Central to the package are two safe harbor mechanisms. The SbS safe harbor permits multinationals headquartered in jurisdictions meeting specific criteria to avoid IIR and UTPR effects, provided those jurisdictions have both eligible domestic and worldwide tax regimes and sufficient protections preventing effective tax rates below 15% for domestic or foreign operations. The UPE safe harbor shields domestic profits in the UPE’s jurisdiction from UTPR under similar, slightly less stringent eligibility conditions.

The U.S. is the only jurisdiction currently listed in the OECD’s Central Record as having a Qualified SbS Regime, effective from January 1, 2026. That status enabled U.S. multinationals to access these safe harbors. For U.S. groups, this means partial exemption from IIR and UTPR rules going forward, though Pillar Two’s domestic Qualified Domestic Minimum Top-up Tax (QDMTT) provisions still apply. The rules do not have retroactive effect for tax years 2024–2025.

From a strategic standpoint, the deal is a win for U.S. sovereignty and competitiveness arguments, giving U.S. leaders political cover. However, it introduces new complexity for multinationals globally, especially European firms subject to full Pillar Two enforcement without equivalent exemptions. For other jurisdictions, obtaining Qualified SbS or UPE status is now a process involving both technical criteria and formal assessment requests, which will be conducted beginning mid-2026.

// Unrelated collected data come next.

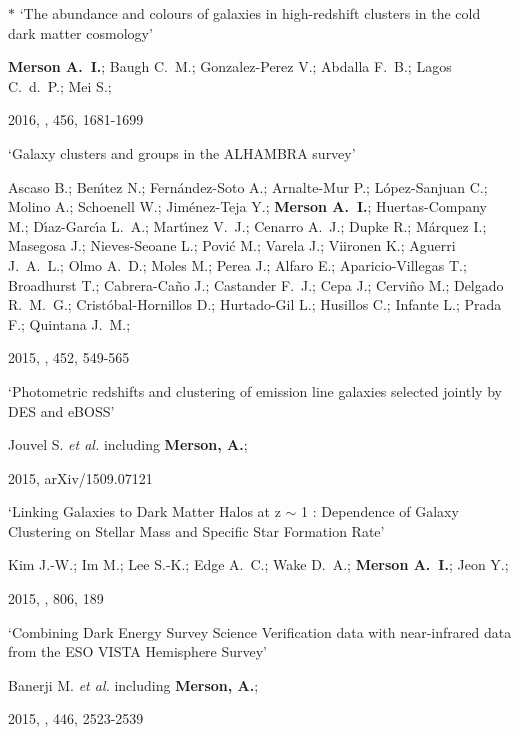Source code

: \begin{etaremune}[leftmargin=15pt]
\item \label{itm:Merson2016}{\Large $\ast$} `The abundance and colours of galaxies in high-redshift clusters in the cold dark matter cosmology'\newline
  \begin{small}\textbf{Merson A.~I.}; Baugh C.~M.; Gonzalez-Perez V.; Abdalla F.~B.; Lagos C.~d.~P.; Mei S.;\end{small} 2016, \mnras, 456, 1681-1699

\item \label{itm:Ascaso2015} `Galaxy clusters and groups in the ALHAMBRA survey'\newline
  \begin{small}Ascaso B.; Ben{\'{\i}}tez N.; Fern{\'a}ndez-Soto A.; Arnalte-Mur P.; L{\'o}pez-Sanjuan C.; Molino A.; Schoenell W.; Jim{\'e}nez-Teja Y.; \textbf{Merson A.~I.}; Huertas-Company M.; D{\'{\i}}az-Garc{\'{\i}}a L.~A.; Mart{\'{\i}}nez V.~J.; Cenarro A.~J.; Dupke R.; M{\'a}rquez I.; Masegosa J.; Nieves-Seoane L.; Povi{\'c} M.; Varela J.; Viironen K.; Aguerri J.~A.~L.; Olmo A.~D.; Moles M.; Perea J.; Alfaro E.; Aparicio-Villegas T.; Broadhurst T.; Cabrera-Ca{\~n}o J.; Castander F.~J.; Cepa J.; Cervi{\~n}o M.; Delgado R.~M.~G.; Crist{\'o}bal-Hornillos D.; Hurtado-Gil L.; Husillos C.; Infante L.; Prada F.; Quintana J.~M.;\end{small} 2015, \mnras, 452, 549-565

\item \label{itm:Jouvel2015} `Photometric redshifts and clustering of emission line galaxies selected jointly by DES and eBOSS'\newline
  \begin{small}Jouvel S. \textit{et al.} including \textbf{Merson, A.};\end{small} 2015, arXiv/1509.07121

\item \label{itm:Kim2015} `Linking Galaxies to Dark Matter Halos at z $\sim$ 1 : Dependence of Galaxy Clustering on Stellar Mass and Specific Star Formation Rate'\newline
  \begin{small}Kim J.-W.; Im M.; Lee S.-K.; Edge A.~C.; Wake D.~A.; \textbf{Merson A.~I.}; Jeon Y.;\end{small} 2015, \apj, 806, 189

\item \label{itm:Banerji2015} `Combining Dark Energy Survey Science Verification data with near-infrared data from the ESO VISTA Hemisphere Survey'\newline
  \begin{small}Banerji M. \textit{et al.} including \textbf{Merson, A.};\end{small} 2015, \mnras, 446, 2523-2539


\end{etaremune}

The deal raises several open questions: how strictly jurisdictions must meet “eligible regime” criteria; how subsequent enforcement and integrity rules will work to prevent abuse; how the U.S. QDMTT will interact with foreign jurisdictions’ minimum top-up rules; and whether other large economies (e.g., India, China, Brazil, Colombia) will seek and successfully obtain similar safe harbor status. The compliance burden remains significant under Pillar Two’s GloBE rules, even with simplification measures, and the incentives for divergence may increase.

Supporting Notes
  • The OECD press release confirms the “side-by-side” comprehensive package with over 145 countries, incorporating simplification, alignment of substance-based incentives, and safe harbors for jurisdictions meeting eligible tax regime requirements.

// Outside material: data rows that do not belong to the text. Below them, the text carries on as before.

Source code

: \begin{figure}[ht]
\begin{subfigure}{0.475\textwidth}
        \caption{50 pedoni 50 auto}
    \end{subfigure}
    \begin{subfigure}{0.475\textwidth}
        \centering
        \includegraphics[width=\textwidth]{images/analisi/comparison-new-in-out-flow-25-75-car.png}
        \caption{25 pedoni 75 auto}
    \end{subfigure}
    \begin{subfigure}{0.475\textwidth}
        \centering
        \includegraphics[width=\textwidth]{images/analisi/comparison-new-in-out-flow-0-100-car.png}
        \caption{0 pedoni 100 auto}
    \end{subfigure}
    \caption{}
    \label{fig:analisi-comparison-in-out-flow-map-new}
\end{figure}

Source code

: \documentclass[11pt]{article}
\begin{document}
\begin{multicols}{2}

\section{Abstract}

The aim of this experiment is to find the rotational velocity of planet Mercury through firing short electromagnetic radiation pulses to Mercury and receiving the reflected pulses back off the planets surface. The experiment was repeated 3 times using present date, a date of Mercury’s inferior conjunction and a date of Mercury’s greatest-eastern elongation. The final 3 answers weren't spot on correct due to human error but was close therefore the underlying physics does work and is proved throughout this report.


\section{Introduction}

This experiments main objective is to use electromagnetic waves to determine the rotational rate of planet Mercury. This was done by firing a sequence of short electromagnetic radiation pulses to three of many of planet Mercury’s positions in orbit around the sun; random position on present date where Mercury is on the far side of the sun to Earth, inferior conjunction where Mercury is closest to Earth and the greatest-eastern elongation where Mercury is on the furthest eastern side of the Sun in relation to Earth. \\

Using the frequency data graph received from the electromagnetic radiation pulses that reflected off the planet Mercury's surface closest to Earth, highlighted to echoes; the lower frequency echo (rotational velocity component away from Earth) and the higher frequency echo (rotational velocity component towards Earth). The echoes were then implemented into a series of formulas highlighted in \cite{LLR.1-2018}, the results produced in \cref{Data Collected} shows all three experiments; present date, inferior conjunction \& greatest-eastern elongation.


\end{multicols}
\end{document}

  • Bloomberg Law reports that U.S. multinationals are exempted under the package from the IIR and UTPR rules via both SbS and UPE safe harbors.

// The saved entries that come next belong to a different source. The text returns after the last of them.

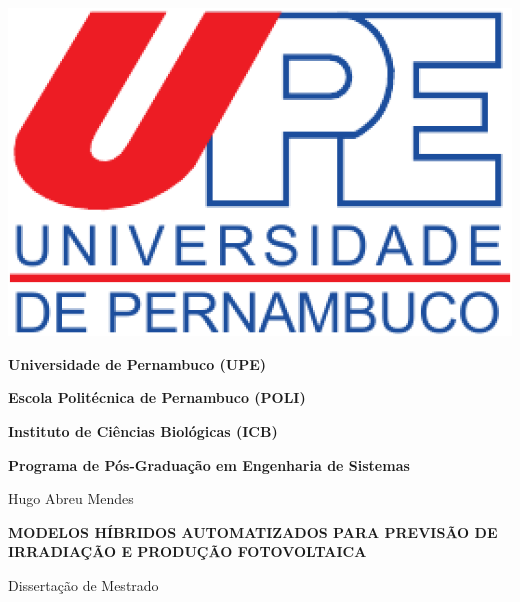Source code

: \begin{center}
\begin{minipage}[b]{0.15\linewidth}
\end{minipage} \hfill
\begin{minipage}[b]{0.15\linewidth}
\includegraphics[width=\textwidth]{Figuras/Capa/upelogo.eps}
\end{minipage}


{\textbf{Universidade de Pernambuco (UPE)}} %

{\textbf{Escola Politécnica de Pernambuco (POLI)}} %

{\textbf{Instituto de Ciências Biológicas (ICB)}} \\ \vspace{1ex}

{\textbf{Programa de Pós-Graduação em Engenharia de Sistemas}} \\ \vspace{1ex}

\vspace{1.0in}

{\Large Hugo Abreu Mendes}

\vspace{1.3in}

{\Large \textbf{MODELOS HÍBRIDOS AUTOMATIZADOS PARA PREVISÃO DE IRRADIAÇÃO E PRODUÇÃO FOTOVOLTAICA}} \\

\vspace{1.4in}

{\large Dissertação de Mestrado}


\vspace{1.6in}


\vspace{18pt}{Recife, Março de 2021.}

\end{center}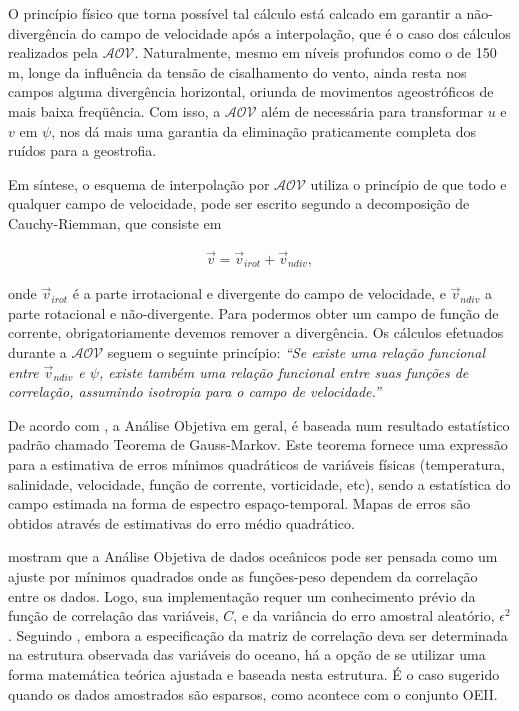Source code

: \documentclass[12pt,portuguese,a4paper,pdftex]{article}
\begin{document}
O princípio físico que torna possível tal cálculo está calcado em garantir a não-divergência do campo de velocidade 
após a interpolação, que é o caso dos cálculos realizados pela $\mathcal{AOV}$.
Naturalmente, mesmo em níveis profundos como o de 150 m,
longe da influência da tensão de cisalhamento do vento, ainda resta nos campos alguma divergência horizontal, 
oriunda de movimentos ageostróficos de mais baixa freq\"uência. Com isso, a $\mathcal{AOV}$ além de necessária
para transformar $u$ e $v$ em $\psi$, nos dá mais uma garantia da eliminação praticamente completa dos ruídos
para a geostrofia. 

Em síntese, o esquema de interpolação por $\mathcal{AOV}$ utiliza o princípio de que todo e qualquer campo
 de velocidade, pode ser escrito segundo a decomposição de Cauchy-Riemman, que consiste em 

\begin{eqnarray}
\vec{v} = \vec{v}_{irot} + \vec{v}_{ndiv},
\label{eq:cauchyriemman}
\end{eqnarray}

onde $\vec{v}_{irot}$ é a parte irrotacional e divergente do campo de velocidade, e $\vec{v}_{ndiv}$ a parte 
rotacional e não-divergente. Para podermos obter um campo de função de corrente, obrigatoriamente devemos
remover a divergência.  Os cálculos efetuados durante a $\mathcal{AOV}$ seguem o seguinte princípio:
{\it ``Se existe uma relação funcional entre $\vec{v}_{ndiv}$ e $\psi$, existe também uma relação funcional 
entre suas funções de correlação, assumindo isotropia para o campo de velocidade.''} 

De acordo com 
\cite{bretherton_etal1976}, a Análise Objetiva em geral, é baseada num resultado estatístico padrão chamado Teorema 
de Gauss-Markov. Este teorema fornece uma expressão para a estimativa de erros mínimos 
quadráticos de variáveis físicas (temperatura, salinidade, velocidade, função de corrente, 
vorticidade, etc), sendo a estatística do campo estimada na forma de espectro espaço-temporal. 
Mapas de erros são obtidos através de estimativas do erro médio quadrático. 

\cite{carter_robinson1987} mostram que a Análise Objetiva de dados oceânicos pode ser pensada 
como um ajuste por mínimos quadrados onde as funções-peso dependem da correlação entre os dados. 
Logo, sua implementação requer um conhecimento prévio da função de correlação das 
variáveis, $C$, e da variância do erro amostral aleatório, $\epsilon^2$. Seguindo 
\cite{emery_thomson1998}, embora a especificação da matriz de correlação deva ser determinada na 
estrutura observada das variáveis do oceano, há a opção de se utilizar uma forma matemática teórica 
ajustada e baseada nesta estrutura. É o caso sugerido quando os dados amostrados são esparsos, 
como acontece com o conjunto OEII.
\end{document}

  • EY analysis notes the U.S. is the only jurisdiction currently recognized as having a Qualified SbS Regime as of January 1, 2026.
  • The safe harbors require that jurisdictions have tax systems enacted before January 1, 2026, with eligible domestic and global tax regimes and sufficient protections to avoid under-15% effective tax rate risk.
  • The QDMTTs (qualified domestic minimum top-up taxes) remain operative under both safe harbors; the exemptions pertain only to IIR and UTPR.
  • Simplification tools: a permanent Simplified ETR safe harbor, extended transitional country-by-country reporting safe harbor to end of 2027, substance-based incentives safe harbor, among others.